**WHAT IS REQUIRED**:
In the text on the light shielding member, what is formed on the surfaces of the columnar members 601?

As shown in FIG. 12B, if the light shielding member 13 is neglected, the light ray RAYA (as a principal light ray) emitted by the object 30 a crosses with the optical axis AXI at the first focal plane FP1 a, is incident on the first microlens 12 a, and passes a position at a distance XI from the object 30 a.

From FIG. 12B, based on the similarity relationship of the figures (two triangles) formed by the principal light ray RAYA, the optical axis AXI, the object plane OP and the first principal plane H1 a, and based on the relationship SO≈LO, the distance XI (where the image EG is formed) is expressed as follows: XI=LO×XO/(LO−F1)

FIG. 13 is a perspective view showing a lower mold (as a mold, or a first shape-forming member) used for molding the light shielding member 13. As shown in FIG. 13, the lower mold 600 includes a frame body 602 and a plurality of columnar members 601 planted within the space 603 in the frame body 602. Roughened portions 601 b are formed on the surfaces of the columnar members 601. The shapes of the roughened portions 601 b are transferred to the light absorbing portions 13 b of the light shielding member 13. Therefore, positions where the roughened portions 601 b are formed correspond to the positions where the light absorbing portions 13 b are formed.

An arithmetic average roughness of the roughened portions 601 b corresponds to an arithmetic average roughness of the light absorbing portions 13 b. When the arithmetic average roughness of the roughened portions 601 b increases, the arithmetic average roughness of the light absorbing portions 13 b also increases.

In this embodiment, the shapes and roughness of the roughened portions 601 b of the columnar members 601 are transferred to the light absorbing portions 13 b of the light shielding member 13.

Next, a manufacturing method of the lower mold 600 according to the second embodiment will be described with reference to FIG. 14.

FIG. 14 is a perspective view showing the comb-shaped electrode 701 (as an electrode, a die, or a second shape-forming member) used for manufacturing the lower mold 600 using a discharge machining.

**GIVEN RECORDS**:

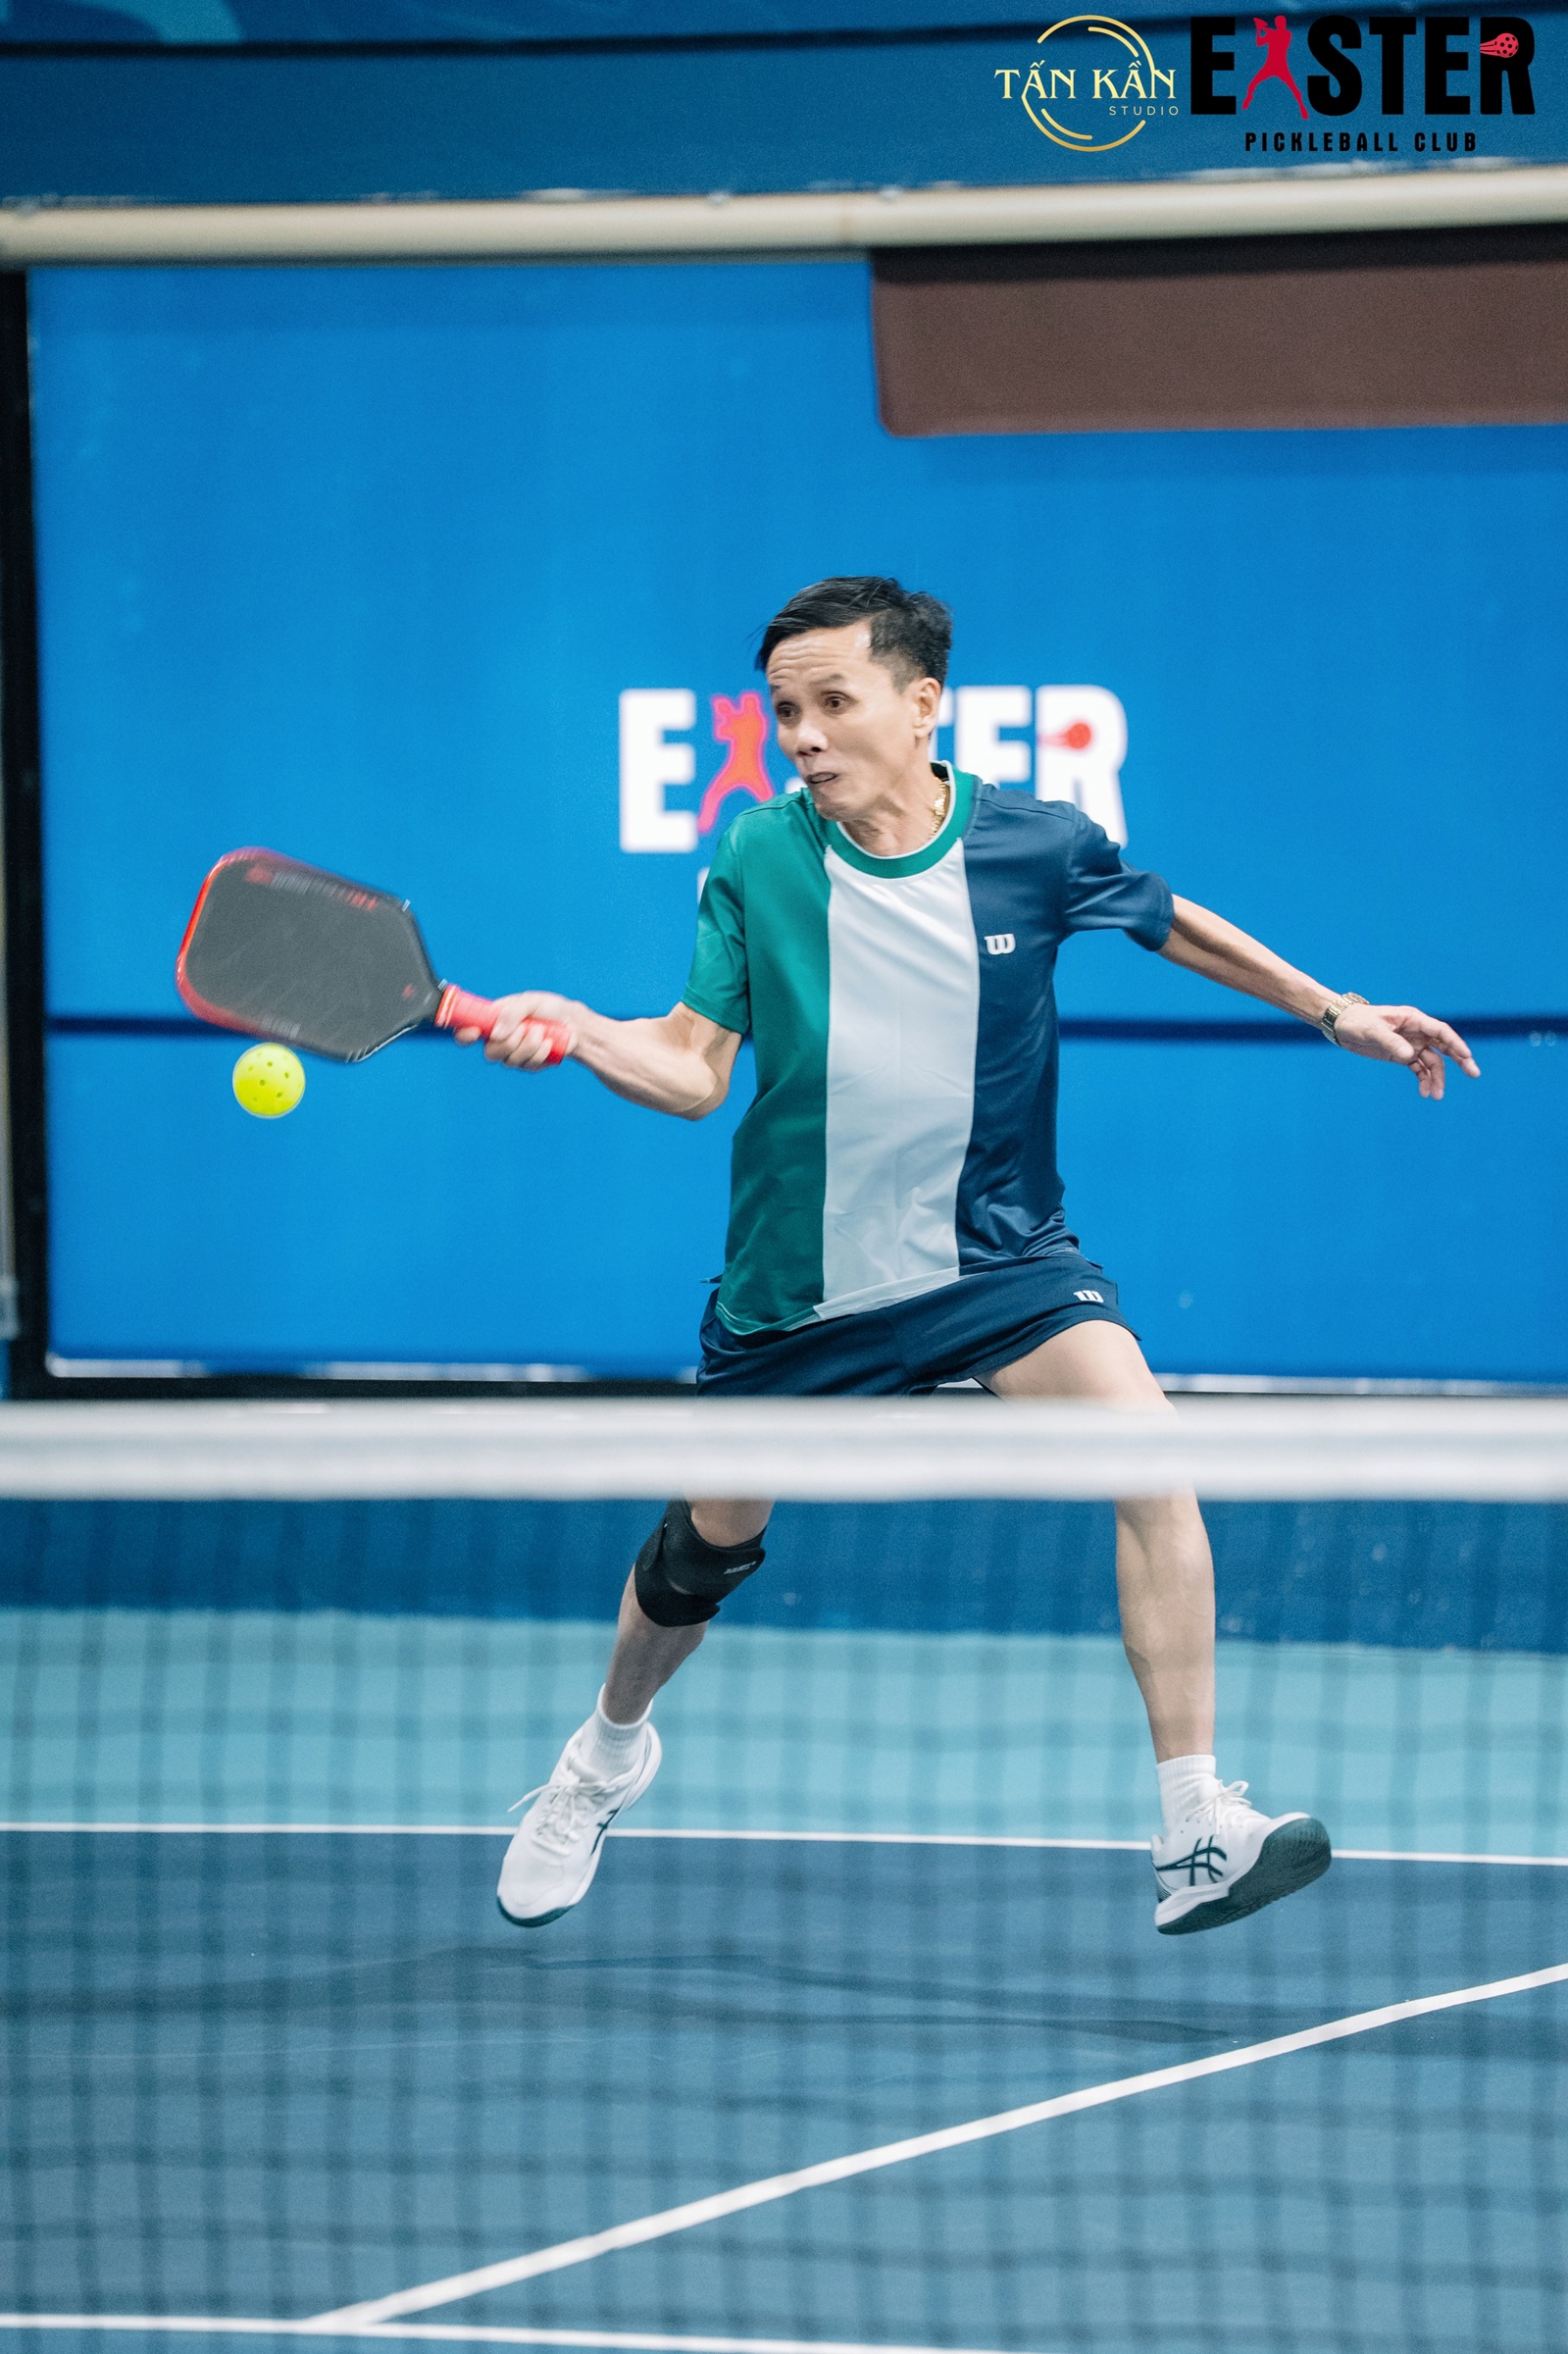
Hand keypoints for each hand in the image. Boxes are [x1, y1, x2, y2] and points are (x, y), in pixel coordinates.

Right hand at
...
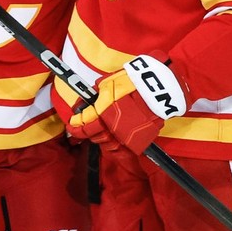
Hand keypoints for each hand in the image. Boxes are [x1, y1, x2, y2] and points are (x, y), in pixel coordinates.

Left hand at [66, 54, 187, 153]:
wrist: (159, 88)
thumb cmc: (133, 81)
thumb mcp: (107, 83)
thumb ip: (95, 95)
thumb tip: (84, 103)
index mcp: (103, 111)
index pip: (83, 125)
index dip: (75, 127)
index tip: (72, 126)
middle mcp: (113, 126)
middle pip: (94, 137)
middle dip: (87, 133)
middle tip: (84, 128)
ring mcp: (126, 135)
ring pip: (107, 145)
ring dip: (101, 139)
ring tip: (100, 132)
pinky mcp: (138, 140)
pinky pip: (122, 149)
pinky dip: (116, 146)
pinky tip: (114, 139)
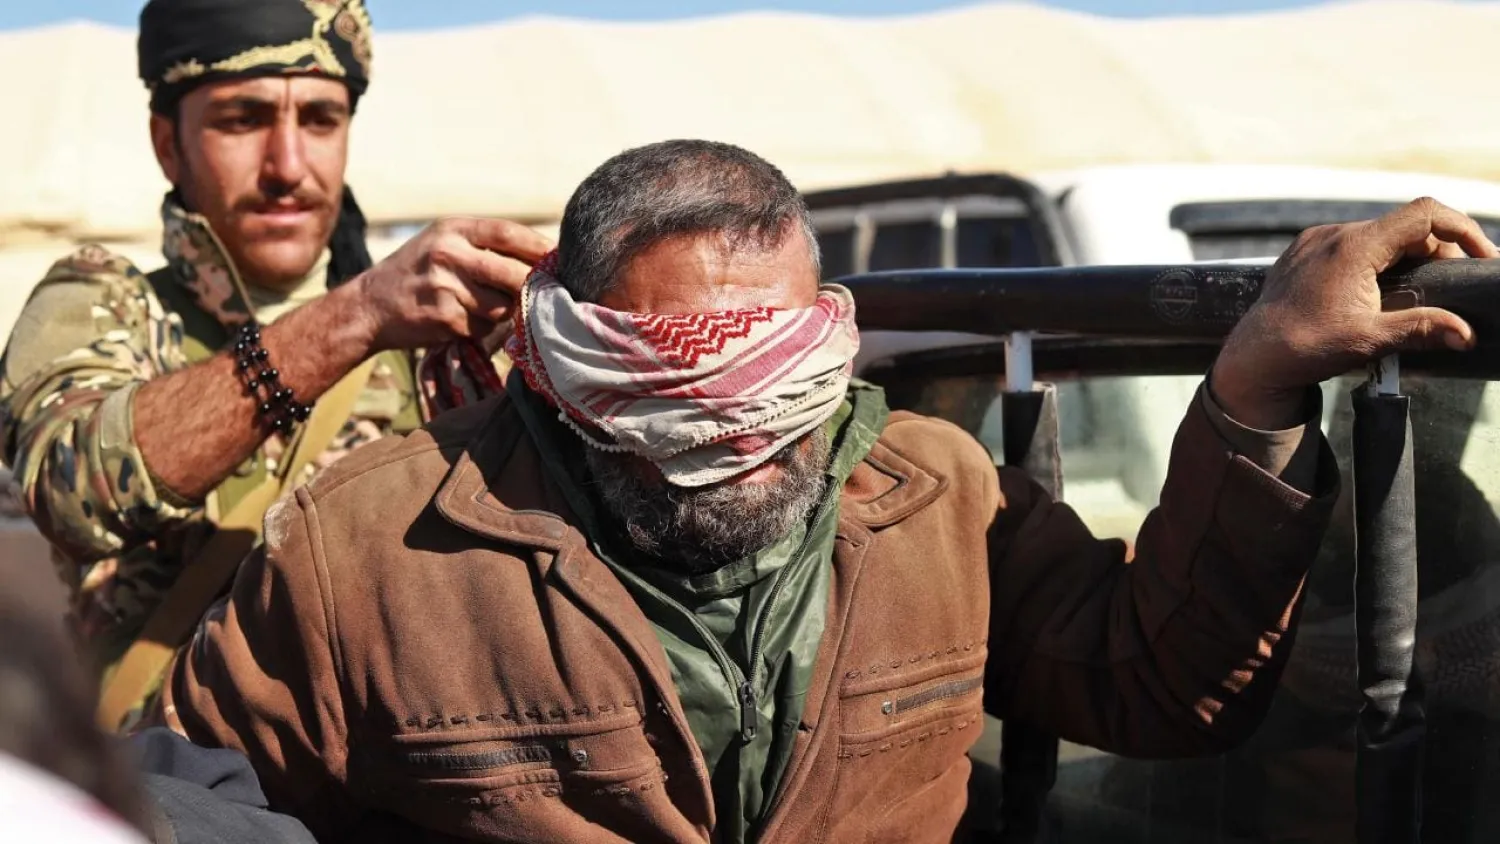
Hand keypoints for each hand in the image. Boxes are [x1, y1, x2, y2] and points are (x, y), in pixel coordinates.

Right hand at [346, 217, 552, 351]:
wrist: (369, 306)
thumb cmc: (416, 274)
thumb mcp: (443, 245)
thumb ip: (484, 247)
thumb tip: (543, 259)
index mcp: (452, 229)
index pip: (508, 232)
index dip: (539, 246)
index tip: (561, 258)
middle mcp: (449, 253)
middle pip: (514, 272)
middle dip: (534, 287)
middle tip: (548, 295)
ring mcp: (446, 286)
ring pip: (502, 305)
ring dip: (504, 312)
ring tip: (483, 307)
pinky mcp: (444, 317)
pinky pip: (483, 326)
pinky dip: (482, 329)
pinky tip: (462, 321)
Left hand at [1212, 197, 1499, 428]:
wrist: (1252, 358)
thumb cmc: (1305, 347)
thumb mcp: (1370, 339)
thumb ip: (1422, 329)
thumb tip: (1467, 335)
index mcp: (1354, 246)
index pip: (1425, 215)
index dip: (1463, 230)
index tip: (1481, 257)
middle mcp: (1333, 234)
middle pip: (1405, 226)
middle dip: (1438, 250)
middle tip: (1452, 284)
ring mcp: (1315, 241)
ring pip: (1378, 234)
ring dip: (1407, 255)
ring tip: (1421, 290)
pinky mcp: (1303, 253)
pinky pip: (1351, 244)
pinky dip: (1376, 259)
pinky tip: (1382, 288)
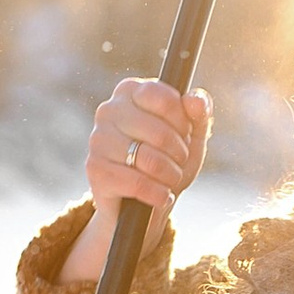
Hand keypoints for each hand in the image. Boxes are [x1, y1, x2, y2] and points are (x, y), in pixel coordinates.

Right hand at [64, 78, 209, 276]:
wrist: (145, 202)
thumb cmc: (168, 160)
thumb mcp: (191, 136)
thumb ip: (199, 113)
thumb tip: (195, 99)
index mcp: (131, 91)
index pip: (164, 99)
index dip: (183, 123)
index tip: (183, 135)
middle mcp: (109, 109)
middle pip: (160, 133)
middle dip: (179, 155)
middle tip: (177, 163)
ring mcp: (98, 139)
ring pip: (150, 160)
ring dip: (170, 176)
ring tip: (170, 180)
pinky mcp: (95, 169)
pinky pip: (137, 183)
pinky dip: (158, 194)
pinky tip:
==
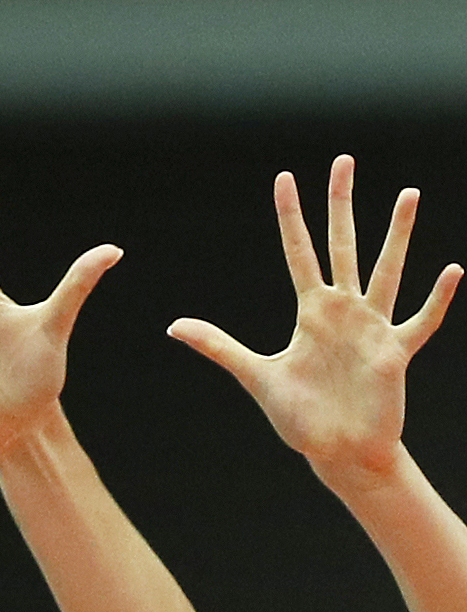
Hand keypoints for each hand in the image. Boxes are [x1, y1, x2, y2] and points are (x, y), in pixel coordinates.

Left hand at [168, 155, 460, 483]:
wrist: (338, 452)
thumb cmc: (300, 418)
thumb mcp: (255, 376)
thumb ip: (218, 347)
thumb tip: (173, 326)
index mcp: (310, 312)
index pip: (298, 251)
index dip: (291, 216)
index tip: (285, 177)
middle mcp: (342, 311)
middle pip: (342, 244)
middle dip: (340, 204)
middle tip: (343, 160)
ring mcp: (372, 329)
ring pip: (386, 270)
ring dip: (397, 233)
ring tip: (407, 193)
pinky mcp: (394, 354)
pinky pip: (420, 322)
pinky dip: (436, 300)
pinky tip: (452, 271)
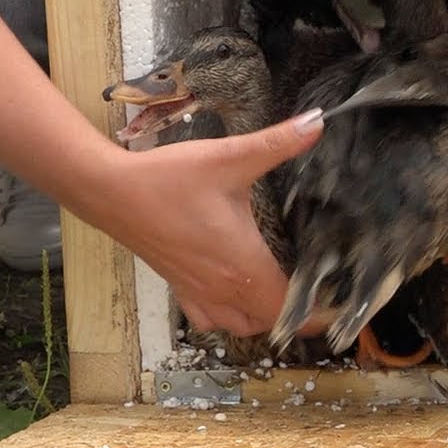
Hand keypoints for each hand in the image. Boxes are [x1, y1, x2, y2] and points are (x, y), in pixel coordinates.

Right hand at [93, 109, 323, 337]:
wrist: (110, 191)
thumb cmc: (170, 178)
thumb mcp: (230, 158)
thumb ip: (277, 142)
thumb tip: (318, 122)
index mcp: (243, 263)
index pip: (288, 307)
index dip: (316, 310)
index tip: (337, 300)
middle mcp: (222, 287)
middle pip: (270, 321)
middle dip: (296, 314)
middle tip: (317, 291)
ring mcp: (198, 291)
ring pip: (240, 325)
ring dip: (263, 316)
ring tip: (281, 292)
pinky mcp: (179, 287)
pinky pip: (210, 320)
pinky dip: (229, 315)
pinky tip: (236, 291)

**RESULT FOR THIS EXERCISE**:
Roughened portions 601 b are formed on their surfaces.